Description of the task
Repeat exactly each line of the material, starting from the line that contains "left hip: (557, 350)" and finishing with the final line.

Records shown
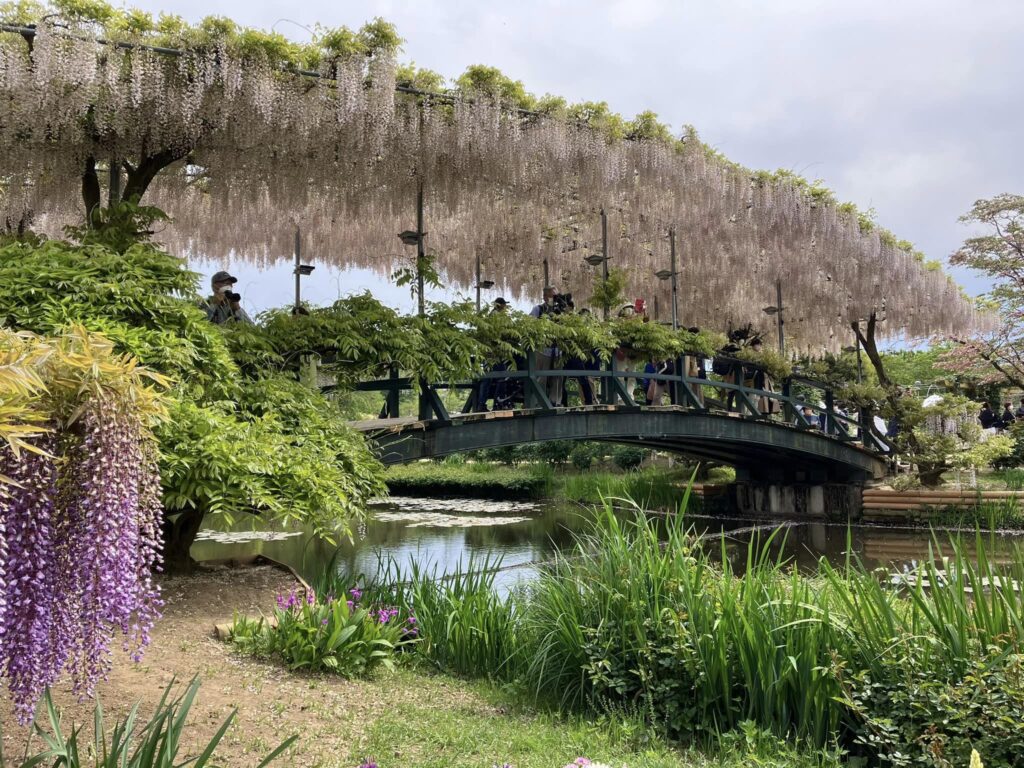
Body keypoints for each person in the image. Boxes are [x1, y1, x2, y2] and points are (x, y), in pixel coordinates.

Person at [530, 287, 564, 406]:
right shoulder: (538, 309)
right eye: (552, 296)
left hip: (557, 350)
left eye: (556, 296)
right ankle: (539, 402)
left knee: (558, 377)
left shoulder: (561, 311)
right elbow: (530, 325)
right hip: (542, 350)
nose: (554, 298)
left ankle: (555, 401)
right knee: (541, 378)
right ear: (544, 296)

Task output
left hip: (557, 350)
left eye: (556, 296)
right ankle: (539, 402)
left knee: (558, 377)
left shoulder: (561, 311)
right elbow: (530, 325)
right hip: (542, 350)
nose: (554, 298)
left ankle: (555, 401)
right knee: (541, 378)
right ear: (544, 296)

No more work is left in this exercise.